▶ [What is being asked]:
Return every line of the items below word for word, keeping their order.
** START OF Records to process **
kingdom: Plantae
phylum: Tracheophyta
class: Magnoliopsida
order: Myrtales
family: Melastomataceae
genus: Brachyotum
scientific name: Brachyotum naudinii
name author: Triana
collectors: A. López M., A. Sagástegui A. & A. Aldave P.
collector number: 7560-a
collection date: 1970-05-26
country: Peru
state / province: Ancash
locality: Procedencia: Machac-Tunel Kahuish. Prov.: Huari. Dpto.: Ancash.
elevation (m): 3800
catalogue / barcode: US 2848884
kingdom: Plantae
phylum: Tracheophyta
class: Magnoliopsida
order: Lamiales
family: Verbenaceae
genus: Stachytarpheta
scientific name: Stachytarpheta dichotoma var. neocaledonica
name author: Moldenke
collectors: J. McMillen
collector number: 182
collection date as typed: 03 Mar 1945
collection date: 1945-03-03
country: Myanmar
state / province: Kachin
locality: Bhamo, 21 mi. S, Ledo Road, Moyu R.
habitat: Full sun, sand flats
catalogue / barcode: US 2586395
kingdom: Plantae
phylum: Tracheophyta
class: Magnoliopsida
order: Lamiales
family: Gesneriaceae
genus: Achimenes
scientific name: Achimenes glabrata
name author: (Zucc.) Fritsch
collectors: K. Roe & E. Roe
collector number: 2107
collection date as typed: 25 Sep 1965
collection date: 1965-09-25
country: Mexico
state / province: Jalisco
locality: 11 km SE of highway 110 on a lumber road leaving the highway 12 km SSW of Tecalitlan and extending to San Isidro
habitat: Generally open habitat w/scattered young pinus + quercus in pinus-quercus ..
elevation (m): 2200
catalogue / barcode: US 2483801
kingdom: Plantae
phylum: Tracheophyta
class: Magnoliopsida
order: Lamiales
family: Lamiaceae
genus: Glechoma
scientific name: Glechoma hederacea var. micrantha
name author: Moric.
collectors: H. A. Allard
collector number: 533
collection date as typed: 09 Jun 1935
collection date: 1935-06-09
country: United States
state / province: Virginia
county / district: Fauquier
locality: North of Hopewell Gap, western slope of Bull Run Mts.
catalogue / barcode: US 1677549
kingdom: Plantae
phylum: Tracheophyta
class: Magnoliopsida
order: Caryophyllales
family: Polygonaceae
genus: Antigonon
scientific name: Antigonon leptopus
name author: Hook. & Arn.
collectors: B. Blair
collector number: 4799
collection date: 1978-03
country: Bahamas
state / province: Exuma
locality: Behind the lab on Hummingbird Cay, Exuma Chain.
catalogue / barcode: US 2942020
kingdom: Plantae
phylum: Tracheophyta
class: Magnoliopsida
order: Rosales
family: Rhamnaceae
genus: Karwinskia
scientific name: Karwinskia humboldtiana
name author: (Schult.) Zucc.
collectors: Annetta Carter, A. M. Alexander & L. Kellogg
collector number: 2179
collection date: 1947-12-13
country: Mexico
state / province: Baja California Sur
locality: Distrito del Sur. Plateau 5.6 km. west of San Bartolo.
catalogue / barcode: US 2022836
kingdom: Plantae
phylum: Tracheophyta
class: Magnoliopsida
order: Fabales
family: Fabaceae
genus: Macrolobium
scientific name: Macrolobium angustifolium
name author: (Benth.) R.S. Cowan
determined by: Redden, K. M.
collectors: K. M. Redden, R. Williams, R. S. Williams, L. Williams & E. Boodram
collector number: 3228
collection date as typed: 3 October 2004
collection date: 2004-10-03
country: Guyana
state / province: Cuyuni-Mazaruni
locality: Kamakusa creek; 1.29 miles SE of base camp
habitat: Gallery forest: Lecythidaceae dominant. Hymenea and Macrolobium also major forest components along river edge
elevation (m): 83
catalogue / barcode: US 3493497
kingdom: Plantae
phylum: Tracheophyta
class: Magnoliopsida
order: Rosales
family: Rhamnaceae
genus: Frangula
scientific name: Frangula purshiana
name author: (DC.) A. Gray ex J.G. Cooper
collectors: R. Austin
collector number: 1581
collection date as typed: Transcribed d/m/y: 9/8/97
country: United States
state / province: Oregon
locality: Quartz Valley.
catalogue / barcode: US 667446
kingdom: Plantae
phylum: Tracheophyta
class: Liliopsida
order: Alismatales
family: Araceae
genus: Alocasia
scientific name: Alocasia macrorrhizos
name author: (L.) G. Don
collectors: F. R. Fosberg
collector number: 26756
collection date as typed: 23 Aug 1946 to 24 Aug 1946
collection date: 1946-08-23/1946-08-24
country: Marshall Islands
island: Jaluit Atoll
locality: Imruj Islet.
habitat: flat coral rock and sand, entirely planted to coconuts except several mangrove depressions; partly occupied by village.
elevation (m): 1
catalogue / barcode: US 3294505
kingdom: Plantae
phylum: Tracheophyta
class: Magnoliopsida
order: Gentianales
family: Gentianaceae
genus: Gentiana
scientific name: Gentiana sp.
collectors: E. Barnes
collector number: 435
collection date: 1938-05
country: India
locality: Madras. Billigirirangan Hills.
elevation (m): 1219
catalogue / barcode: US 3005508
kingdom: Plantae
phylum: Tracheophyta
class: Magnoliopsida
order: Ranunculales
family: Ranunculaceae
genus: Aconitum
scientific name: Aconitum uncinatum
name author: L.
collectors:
** END OF Records to process **
▶ [Result of this task]:
kingdom: Plantae
phylum: Tracheophyta
class: Magnoliopsida
order: Myrtales
family: Melastomataceae
genus: Brachyotum
scientific name: Brachyotum naudinii
name author: Triana
collectors: A. López M., A. Sagástegui A. & A. Aldave P.
collector number: 7560-a
collection date: 1970-05-26
country: Peru
state / province: Ancash
locality: Procedencia: Machac-Tunel Kahuish. Prov.: Huari. Dpto.: Ancash.
elevation (m): 3800
catalogue / barcode: US 2848884
kingdom: Plantae
phylum: Tracheophyta
class: Magnoliopsida
order: Lamiales
family: Verbenaceae
genus: Stachytarpheta
scientific name: Stachytarpheta dichotoma var. neocaledonica
name author: Moldenke
collectors: J. McMillen
collector number: 182
collection date as typed: 03 Mar 1945
collection date: 1945-03-03
country: Myanmar
state / province: Kachin
locality: Bhamo, 21 mi. S, Ledo Road, Moyu R.
habitat: Full sun, sand flats
catalogue / barcode: US 2586395
kingdom: Plantae
phylum: Tracheophyta
class: Magnoliopsida
order: Lamiales
family: Gesneriaceae
genus: Achimenes
scientific name: Achimenes glabrata
name author: (Zucc.) Fritsch
collectors: K. Roe & E. Roe
collector number: 2107
collection date as typed: 25 Sep 1965
collection date: 1965-09-25
country: Mexico
state / province: Jalisco
locality: 11 km SE of highway 110 on a lumber road leaving the highway 12 km SSW of Tecalitlan and extending to San Isidro
habitat: Generally open habitat w/scattered young pinus + quercus in pinus-quercus ..
elevation (m): 2200
catalogue / barcode: US 2483801
kingdom: Plantae
phylum: Tracheophyta
class: Magnoliopsida
order: Lamiales
family: Lamiaceae
genus: Glechoma
scientific name: Glechoma hederacea var. micrantha
name author: Moric.
collectors: H. A. Allard
collector number: 533
collection date as typed: 09 Jun 1935
collection date: 1935-06-09
country: United States
state / province: Virginia
county / district: Fauquier
locality: North of Hopewell Gap, western slope of Bull Run Mts.
catalogue / barcode: US 1677549
kingdom: Plantae
phylum: Tracheophyta
class: Magnoliopsida
order: Caryophyllales
family: Polygonaceae
genus: Antigonon
scientific name: Antigonon leptopus
name author: Hook. & Arn.
collectors: B. Blair
collector number: 4799
collection date: 1978-03
country: Bahamas
state / province: Exuma
locality: Behind the lab on Hummingbird Cay, Exuma Chain.
catalogue / barcode: US 2942020
kingdom: Plantae
phylum: Tracheophyta
class: Magnoliopsida
order: Rosales
family: Rhamnaceae
genus: Karwinskia
scientific name: Karwinskia humboldtiana
name author: (Schult.) Zucc.
collectors: Annetta Carter, A. M. Alexander & L. Kellogg
collector number: 2179
collection date: 1947-12-13
country: Mexico
state / province: Baja California Sur
locality: Distrito del Sur. Plateau 5.6 km. west of San Bartolo.
catalogue / barcode: US 2022836
kingdom: Plantae
phylum: Tracheophyta
class: Magnoliopsida
order: Fabales
family: Fabaceae
genus: Macrolobium
scientific name: Macrolobium angustifolium
name author: (Benth.) R.S. Cowan
determined by: Redden, K. M.
collectors: K. M. Redden, R. Williams, R. S. Williams, L. Williams & E. Boodram
collector number: 3228
collection date as typed: 3 October 2004
collection date: 2004-10-03
country: Guyana
state / province: Cuyuni-Mazaruni
locality: Kamakusa creek; 1.29 miles SE of base camp
habitat: Gallery forest: Lecythidaceae dominant. Hymenea and Macrolobium also major forest components along river edge
elevation (m): 83
catalogue / barcode: US 3493497
kingdom: Plantae
phylum: Tracheophyta
class: Magnoliopsida
order: Rosales
family: Rhamnaceae
genus: Frangula
scientific name: Frangula purshiana
name author: (DC.) A. Gray ex J.G. Cooper
collectors: R. Austin
collector number: 1581
collection date as typed: Transcribed d/m/y: 9/8/97
country: United States
state / province: Oregon
locality: Quartz Valley.
catalogue / barcode: US 667446
kingdom: Plantae
phylum: Tracheophyta
class: Liliopsida
order: Alismatales
family: Araceae
genus: Alocasia
scientific name: Alocasia macrorrhizos
name author: (L.) G. Don
collectors: F. R. Fosberg
collector number: 26756
collection date as typed: 23 Aug 1946 to 24 Aug 1946
collection date: 1946-08-23/1946-08-24
country: Marshall Islands
island: Jaluit Atoll
locality: Imruj Islet.
habitat: flat coral rock and sand, entirely planted to coconuts except several mangrove depressions; partly occupied by village.
elevation (m): 1
catalogue / barcode: US 3294505
kingdom: Plantae
phylum: Tracheophyta
class: Magnoliopsida
order: Gentianales
family: Gentianaceae
genus: Gentiana
scientific name: Gentiana sp.
collectors: E. Barnes
collector number: 435
collection date: 1938-05
country: India
locality: Madras. Billigirirangan Hills.
elevation (m): 1219
catalogue / barcode: US 3005508
kingdom: Plantae
phylum: Tracheophyta
class: Magnoliopsida
order: Ranunculales
family: Ranunculaceae
genus: Aconitum
scientific name: Aconitum uncinatum
name author: L.
collectors:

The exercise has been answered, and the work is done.